Albertsons LLC, the supermarket chain partly controlled by private-equity firm Cerberus Capital Management LP, plans to close 100 stores, or about 16 percent of its locations, because they were unprofitable.
The grocer will shut 37 stores in northern California, 30 in Texas, 16 in Colorado, nine in Arizona and eight in Florida, spokeswoman Stacia Levenfeld said Wednesday. The outlets are expected to be closed by early August.
The new Albertsons LLC was formed by a group including Cerberus, Kimco Realty Corp. and other firms after they agreed in January to buy 661 stores from the former Albertsons Inc. Buyout firms are purchasing retailers for the value of their real estate and to cut their costs and boost their revenue before selling the operations to other companies or offering shares to the public.

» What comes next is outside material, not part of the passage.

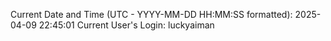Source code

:Current Date and Time (UTC - YYYY-MM-DD HH:MM:SS formatted): 2025-04-09 22:45:01
Current User's Login: luckyaiman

"The biggest potential sales benefit from the store closures is Safeway, who holds the leading share positions in the northern California markets where most store closures are slated, although it should also benefit from closures in Colorado and, to a lesser degree, Texas," New York-based Bear Stearns & Co. analyst Robert Summers, who has an "outperform" rating on Safeway Inc., wrote in a note Wednesday.
The investment firms, Supervalu Inc. and CVS Corp. acquired Albertsons Inc. for about $17.4 billion in stock, cash and debt and split the company into three parts.
The Cerberus group's stores, under the Albertsons and Super Saver banners, are mainly located in Dallas/Ft. Worth, northern California, Florida, the Rocky Mountain region and the Southwest. The announcement of the closings of the underperforming stores comes after the deal was completed last week.
Safeway, the third-largest U.S. supermarket chain, may pick up as much as $175 million in sales from the closings, Summers wrote. Kroger Co., the biggest grocery company, is expected to gain as much as $70 million in revenue, mostly in Colorado.
Supervalu, owner of the Save-A-Lot chain, purchased more than 1,100 Albertsons stores to become the second-largest U.S. grocer. CVS Corp., the No. 2 drugstore company, acquired all of Albertsons' 700 standalone drugstores.
The 100 locations being closed accounted for 9.7 percent of sales over the past year, Boise-based Albertson's LLC said.